(Page images and extracted text)
****

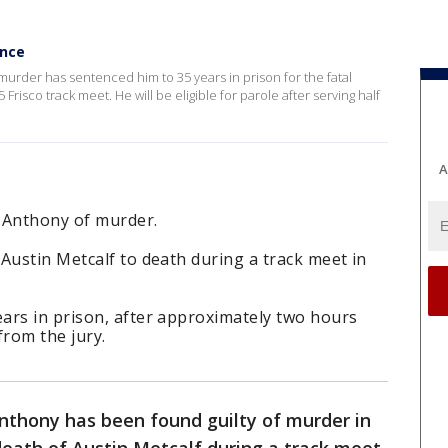
ence
murder has sentenced him to 35 years in prison for the fatal
 Frisco track meet. He will be eligible for parole after serving half
A
 Anthony of murder.
Austin Metcalf to death during a track meet in
ars in prison, after approximately two hours
from the jury.
thony has been found guilty of murder in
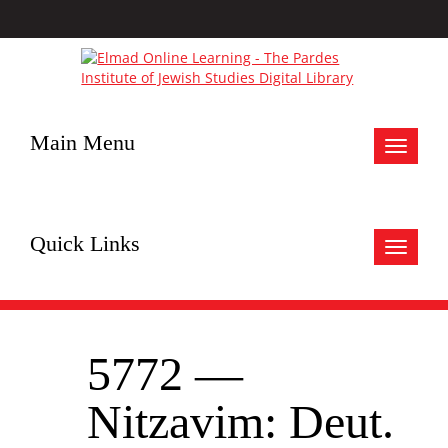
Main Menu
Toggle
navigat
Quick Links
Toggle
navigat
5772 —
Nitzavim: Deut.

****

- INSTRUCTION
Reproduce each line of the data containing the word "after".

- TASK RESULT
 Frisco track meet. He will be eligible for parole after serving half
ars in prison, after approximately two hours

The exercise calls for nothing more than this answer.